(Saved data entries)
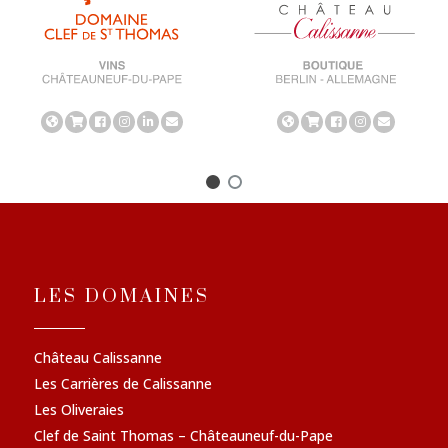
LES DOMAINES
Château Calissanne
Les Carrières de Calissanne
Les Oliveraies
Clef de Saint Thomas – Châteauneuf-du-Pape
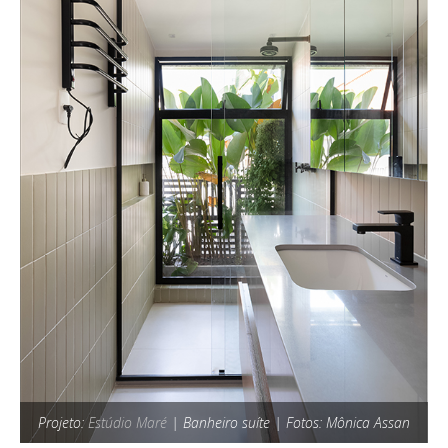
Projeto:
Estúdio Maré
| Banheiro suíte | Fotos: Mônica Assan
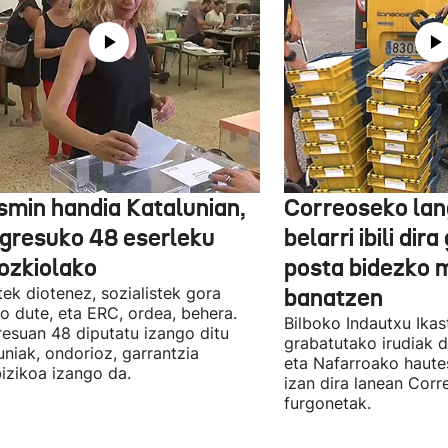
smin handia Katalunian,
Correoseko lan
gresuko 48 eserleku
belarri ibili dir
ozkiolako
posta bidezko 
tek diotenez, sozialistek gora
banatzen
o dute, eta ERC, ordea, behera.
Bilboko Indautxu Ika
esuan 48 diputatu izango ditu
grabatutako irudiak d
uniak, ondorioz, garrantzia
eta Nafarroako haute
izikoa izango da.
izan dira lanean Cor
furgonetak.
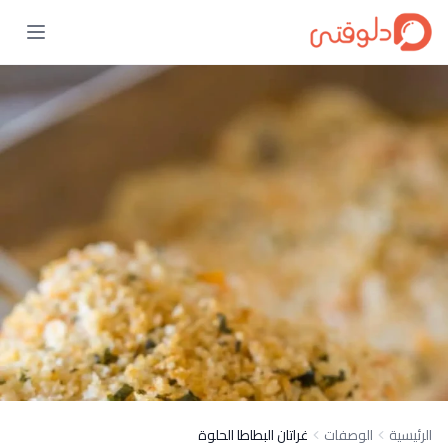
الرئيسية
الوصفات
غراتان البطاطا الحلوة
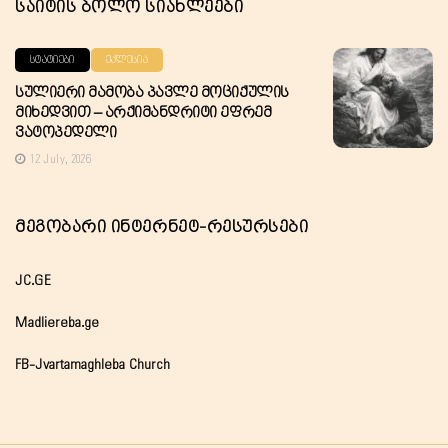
Საიტის Ბოლო Სიახლეები
ᲡᲢᲐᲢᲘᲔᲑᲘ
ᲔᲙᲚᲔᲡᲘᲐ
Სულიერი Მამობა Პავლე Მოციქულის
Მიხედვით – Არქიმანდრიტი Ეფრემ
Ვატოპედელი
12 July, 2026
Მეგობარი Ინტერნეტ-Რესურსები
JC.GE
Madliereba.ge
FB-Jvartamaghleba Church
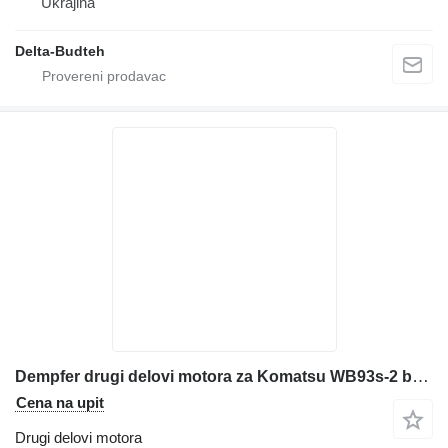
Ukrajina
Delta-Budteh
Dempfer drugi delovi motora za Komatsu WB93s-2 bagera-utovarivača
Cena na upit
Drugi delovi motora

◆ Directions for this task
Copy word for word every line from the one containing "Საიტის Ბოლო Სიახლეები" through the last line of the records, including both. Leave the pictures out.

◆ Solved exercise
Საიტის Ბოლო Სიახლეები
ᲡᲢᲐᲢᲘᲔᲑᲘ
ᲔᲙᲚᲔᲡᲘᲐ
Სულიერი Მამობა Პავლე Მოციქულის
Მიხედვით – Არქიმანდრიტი Ეფრემ
Ვატოპედელი
12 July, 2026
Მეგობარი Ინტერნეტ-Რესურსები
JC.GE
Madliereba.ge
FB-Jvartamaghleba Church
Ukrajina
Delta-Budteh
Dempfer drugi delovi motora za Komatsu WB93s-2 bagera-utovarivača
Cena na upit
Drugi delovi motora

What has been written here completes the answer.